* _Work required_
Return, exactly and in full, the lines of the records below starting at the one with "ID-4961, estimate: M -> L" and ending at the one with "#27, due: Mar 29 -> Mar 30", and no other lines.
[Start of section]
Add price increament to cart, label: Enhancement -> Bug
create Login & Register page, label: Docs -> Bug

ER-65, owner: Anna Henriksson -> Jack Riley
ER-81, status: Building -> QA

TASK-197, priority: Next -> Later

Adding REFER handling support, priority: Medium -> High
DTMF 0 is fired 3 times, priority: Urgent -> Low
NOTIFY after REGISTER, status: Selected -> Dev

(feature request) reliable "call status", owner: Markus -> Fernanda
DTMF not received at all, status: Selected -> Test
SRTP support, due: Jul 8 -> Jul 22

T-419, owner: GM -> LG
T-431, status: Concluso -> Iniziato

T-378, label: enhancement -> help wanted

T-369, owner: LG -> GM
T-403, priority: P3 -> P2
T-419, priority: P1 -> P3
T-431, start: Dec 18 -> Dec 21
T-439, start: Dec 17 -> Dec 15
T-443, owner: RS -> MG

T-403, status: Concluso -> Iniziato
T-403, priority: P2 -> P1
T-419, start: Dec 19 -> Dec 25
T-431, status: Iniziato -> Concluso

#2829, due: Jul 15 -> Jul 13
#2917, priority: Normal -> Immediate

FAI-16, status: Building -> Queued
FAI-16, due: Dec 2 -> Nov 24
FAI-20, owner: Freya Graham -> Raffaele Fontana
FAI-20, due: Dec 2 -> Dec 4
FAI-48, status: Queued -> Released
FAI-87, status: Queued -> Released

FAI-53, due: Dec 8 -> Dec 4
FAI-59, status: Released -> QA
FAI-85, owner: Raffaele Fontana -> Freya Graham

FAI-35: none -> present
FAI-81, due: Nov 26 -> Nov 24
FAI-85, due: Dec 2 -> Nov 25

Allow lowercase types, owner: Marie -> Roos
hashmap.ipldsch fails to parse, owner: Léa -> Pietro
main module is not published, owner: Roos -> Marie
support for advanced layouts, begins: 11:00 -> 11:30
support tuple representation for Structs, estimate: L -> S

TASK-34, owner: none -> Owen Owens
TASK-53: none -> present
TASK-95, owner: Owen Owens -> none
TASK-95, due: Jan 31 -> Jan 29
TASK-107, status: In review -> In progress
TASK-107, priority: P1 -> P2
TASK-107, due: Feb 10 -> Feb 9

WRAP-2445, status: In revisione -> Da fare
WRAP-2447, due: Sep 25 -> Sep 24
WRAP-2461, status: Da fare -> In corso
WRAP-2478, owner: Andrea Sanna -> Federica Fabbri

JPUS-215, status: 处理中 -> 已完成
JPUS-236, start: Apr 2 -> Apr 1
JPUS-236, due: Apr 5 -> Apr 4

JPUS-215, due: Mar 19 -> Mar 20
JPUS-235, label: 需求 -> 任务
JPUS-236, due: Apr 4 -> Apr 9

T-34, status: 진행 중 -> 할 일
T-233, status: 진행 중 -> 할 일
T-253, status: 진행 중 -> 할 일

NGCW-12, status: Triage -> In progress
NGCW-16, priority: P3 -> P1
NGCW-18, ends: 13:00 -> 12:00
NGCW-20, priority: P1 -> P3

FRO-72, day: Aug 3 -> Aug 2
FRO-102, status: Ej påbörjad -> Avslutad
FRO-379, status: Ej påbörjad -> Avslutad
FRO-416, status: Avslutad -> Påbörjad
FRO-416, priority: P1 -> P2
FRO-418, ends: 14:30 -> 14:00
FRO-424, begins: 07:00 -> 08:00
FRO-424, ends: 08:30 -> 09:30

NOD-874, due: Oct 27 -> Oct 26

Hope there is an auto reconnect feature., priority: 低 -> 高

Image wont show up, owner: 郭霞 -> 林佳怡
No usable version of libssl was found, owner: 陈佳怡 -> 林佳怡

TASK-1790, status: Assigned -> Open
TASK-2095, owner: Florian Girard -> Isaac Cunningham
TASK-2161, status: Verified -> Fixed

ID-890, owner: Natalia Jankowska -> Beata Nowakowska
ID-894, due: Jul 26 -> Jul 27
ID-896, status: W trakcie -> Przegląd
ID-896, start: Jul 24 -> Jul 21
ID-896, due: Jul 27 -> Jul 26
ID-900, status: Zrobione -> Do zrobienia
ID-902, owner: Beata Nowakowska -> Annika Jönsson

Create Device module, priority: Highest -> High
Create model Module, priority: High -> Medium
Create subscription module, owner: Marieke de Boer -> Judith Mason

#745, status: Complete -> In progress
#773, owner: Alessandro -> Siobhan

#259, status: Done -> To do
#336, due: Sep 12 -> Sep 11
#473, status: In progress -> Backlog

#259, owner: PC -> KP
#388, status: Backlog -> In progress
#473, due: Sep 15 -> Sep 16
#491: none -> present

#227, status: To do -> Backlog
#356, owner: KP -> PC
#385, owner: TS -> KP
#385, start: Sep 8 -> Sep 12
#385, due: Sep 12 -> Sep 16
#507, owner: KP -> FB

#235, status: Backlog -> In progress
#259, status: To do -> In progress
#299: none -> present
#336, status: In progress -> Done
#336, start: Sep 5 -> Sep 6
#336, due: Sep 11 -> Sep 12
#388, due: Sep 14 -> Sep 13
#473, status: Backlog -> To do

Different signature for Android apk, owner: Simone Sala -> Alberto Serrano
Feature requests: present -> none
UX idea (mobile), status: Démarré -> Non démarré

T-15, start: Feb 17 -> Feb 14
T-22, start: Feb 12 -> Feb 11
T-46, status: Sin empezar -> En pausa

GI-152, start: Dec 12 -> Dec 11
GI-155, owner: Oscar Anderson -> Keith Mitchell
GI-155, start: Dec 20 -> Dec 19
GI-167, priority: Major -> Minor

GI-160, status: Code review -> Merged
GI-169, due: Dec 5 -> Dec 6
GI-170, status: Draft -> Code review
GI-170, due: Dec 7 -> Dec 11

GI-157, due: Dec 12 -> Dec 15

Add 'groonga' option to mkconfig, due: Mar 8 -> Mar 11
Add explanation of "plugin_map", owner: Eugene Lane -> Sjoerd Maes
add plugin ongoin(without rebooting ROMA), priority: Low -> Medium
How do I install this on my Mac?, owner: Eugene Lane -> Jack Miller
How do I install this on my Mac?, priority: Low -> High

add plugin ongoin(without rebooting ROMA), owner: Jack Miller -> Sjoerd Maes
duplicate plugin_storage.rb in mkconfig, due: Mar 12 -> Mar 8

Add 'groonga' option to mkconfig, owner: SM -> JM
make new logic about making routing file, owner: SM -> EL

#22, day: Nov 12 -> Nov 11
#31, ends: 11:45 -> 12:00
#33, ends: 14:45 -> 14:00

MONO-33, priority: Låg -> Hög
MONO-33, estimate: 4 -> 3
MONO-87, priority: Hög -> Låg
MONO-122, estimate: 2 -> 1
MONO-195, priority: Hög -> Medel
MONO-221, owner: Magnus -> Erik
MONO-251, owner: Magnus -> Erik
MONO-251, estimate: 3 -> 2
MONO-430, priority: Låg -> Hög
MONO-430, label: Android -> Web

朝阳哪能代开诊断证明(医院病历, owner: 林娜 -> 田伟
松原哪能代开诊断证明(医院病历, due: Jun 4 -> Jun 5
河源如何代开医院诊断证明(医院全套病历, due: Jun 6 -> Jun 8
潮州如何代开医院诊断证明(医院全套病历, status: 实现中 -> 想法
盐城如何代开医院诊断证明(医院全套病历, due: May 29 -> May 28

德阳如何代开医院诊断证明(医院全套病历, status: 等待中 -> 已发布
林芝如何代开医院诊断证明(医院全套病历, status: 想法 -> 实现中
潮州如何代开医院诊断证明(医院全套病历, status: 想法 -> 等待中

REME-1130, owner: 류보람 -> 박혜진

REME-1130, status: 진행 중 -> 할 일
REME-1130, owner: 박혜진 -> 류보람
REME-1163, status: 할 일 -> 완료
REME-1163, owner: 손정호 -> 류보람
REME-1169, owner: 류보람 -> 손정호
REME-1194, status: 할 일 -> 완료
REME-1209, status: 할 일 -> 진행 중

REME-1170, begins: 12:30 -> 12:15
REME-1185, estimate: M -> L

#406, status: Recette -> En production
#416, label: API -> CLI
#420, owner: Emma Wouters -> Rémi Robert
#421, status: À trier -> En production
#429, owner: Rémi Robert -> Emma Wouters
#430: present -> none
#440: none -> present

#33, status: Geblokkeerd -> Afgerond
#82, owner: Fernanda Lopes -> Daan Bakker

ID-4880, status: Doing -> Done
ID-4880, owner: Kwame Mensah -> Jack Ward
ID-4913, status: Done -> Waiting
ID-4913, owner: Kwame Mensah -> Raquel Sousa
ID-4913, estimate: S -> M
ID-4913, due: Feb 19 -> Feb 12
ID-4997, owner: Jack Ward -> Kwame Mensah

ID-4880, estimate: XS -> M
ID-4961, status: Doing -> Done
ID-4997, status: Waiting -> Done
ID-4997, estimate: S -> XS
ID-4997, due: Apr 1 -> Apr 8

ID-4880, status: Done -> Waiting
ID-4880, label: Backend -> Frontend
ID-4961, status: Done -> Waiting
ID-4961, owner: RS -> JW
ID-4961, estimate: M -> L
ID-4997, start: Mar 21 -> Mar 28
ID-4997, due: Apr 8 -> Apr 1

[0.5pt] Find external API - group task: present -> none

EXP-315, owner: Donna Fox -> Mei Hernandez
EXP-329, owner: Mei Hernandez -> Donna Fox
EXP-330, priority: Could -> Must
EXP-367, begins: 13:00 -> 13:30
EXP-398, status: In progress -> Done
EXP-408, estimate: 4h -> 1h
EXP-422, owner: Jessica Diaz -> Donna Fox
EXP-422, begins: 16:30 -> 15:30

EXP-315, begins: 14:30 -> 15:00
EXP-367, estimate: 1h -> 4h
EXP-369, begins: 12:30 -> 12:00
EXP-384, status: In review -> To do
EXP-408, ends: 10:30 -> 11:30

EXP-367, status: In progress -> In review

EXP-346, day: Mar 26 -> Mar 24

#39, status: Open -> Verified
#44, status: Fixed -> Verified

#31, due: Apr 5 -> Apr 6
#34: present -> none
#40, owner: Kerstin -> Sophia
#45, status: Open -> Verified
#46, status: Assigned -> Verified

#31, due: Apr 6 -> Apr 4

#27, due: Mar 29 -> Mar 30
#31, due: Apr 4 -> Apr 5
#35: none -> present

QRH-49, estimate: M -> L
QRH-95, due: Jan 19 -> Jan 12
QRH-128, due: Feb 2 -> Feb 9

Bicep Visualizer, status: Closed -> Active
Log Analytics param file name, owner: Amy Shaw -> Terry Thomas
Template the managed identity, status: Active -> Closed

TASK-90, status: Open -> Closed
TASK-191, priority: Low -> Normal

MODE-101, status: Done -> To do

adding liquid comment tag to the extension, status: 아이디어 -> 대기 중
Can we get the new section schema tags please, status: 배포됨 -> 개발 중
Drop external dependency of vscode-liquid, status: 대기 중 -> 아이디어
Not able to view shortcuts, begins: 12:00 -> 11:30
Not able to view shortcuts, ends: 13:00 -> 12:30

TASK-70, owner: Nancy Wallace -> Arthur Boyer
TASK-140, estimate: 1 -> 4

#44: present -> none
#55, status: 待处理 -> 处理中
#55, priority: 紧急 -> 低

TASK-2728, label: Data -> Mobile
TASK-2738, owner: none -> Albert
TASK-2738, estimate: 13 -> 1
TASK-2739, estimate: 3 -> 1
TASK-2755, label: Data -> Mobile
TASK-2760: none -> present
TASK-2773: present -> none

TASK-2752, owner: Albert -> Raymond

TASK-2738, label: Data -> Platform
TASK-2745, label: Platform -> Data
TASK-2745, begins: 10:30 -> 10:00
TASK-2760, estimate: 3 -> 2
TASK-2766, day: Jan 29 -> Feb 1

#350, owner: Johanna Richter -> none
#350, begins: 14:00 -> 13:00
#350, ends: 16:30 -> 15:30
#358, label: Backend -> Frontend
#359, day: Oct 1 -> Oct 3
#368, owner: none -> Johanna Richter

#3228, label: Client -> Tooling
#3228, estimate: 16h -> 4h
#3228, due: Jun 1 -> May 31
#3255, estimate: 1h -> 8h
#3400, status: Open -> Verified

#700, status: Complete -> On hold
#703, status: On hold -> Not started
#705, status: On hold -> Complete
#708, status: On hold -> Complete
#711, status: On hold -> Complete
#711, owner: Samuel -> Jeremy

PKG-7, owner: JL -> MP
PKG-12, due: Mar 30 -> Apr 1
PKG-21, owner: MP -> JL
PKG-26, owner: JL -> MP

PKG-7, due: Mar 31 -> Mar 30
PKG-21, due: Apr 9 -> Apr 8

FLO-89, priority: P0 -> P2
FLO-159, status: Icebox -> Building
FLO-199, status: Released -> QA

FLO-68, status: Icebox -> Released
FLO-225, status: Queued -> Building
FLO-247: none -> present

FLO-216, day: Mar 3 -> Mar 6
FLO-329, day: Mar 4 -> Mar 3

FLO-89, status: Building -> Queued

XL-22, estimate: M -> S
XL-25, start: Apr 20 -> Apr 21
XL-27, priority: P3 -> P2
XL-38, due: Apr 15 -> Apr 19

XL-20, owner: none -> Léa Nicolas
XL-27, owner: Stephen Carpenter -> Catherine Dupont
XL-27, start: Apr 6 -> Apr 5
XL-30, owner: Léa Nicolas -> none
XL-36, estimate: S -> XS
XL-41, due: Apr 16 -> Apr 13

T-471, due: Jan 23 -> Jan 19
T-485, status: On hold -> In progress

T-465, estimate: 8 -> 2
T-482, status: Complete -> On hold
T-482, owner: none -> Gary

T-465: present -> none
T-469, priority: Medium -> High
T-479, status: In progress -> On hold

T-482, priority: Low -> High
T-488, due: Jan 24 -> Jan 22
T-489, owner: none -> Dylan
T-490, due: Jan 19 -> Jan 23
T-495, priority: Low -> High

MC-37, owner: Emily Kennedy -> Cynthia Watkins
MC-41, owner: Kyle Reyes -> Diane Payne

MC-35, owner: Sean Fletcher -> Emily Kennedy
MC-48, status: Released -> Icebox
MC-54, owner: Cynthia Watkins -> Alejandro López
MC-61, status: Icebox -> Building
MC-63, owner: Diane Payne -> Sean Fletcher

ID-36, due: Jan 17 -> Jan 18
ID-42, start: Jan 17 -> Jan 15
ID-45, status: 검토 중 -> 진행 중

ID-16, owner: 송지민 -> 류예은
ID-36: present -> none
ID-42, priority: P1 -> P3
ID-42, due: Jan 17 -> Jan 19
[End of section]
* _Response_
ID-4961, estimate: M -> L
ID-4997, start: Mar 21 -> Mar 28
ID-4997, due: Apr 8 -> Apr 1

[0.5pt] Find external API - group task: present -> none

EXP-315, owner: Donna Fox -> Mei Hernandez
EXP-329, owner: Mei Hernandez -> Donna Fox
EXP-330, priority: Could -> Must
EXP-367, begins: 13:00 -> 13:30
EXP-398, status: In progress -> Done
EXP-408, estimate: 4h -> 1h
EXP-422, owner: Jessica Diaz -> Donna Fox
EXP-422, begins: 16:30 -> 15:30

EXP-315, begins: 14:30 -> 15:00
EXP-367, estimate: 1h -> 4h
EXP-369, begins: 12:30 -> 12:00
EXP-384, status: In review -> To do
EXP-408, ends: 10:30 -> 11:30

EXP-367, status: In progress -> In review

EXP-346, day: Mar 26 -> Mar 24

#39, status: Open -> Verified
#44, status: Fixed -> Verified

#31, due: Apr 5 -> Apr 6
#34: present -> none
#40, owner: Kerstin -> Sophia
#45, status: Open -> Verified
#46, status: Assigned -> Verified

#31, due: Apr 6 -> Apr 4

#27, due: Mar 29 -> Mar 30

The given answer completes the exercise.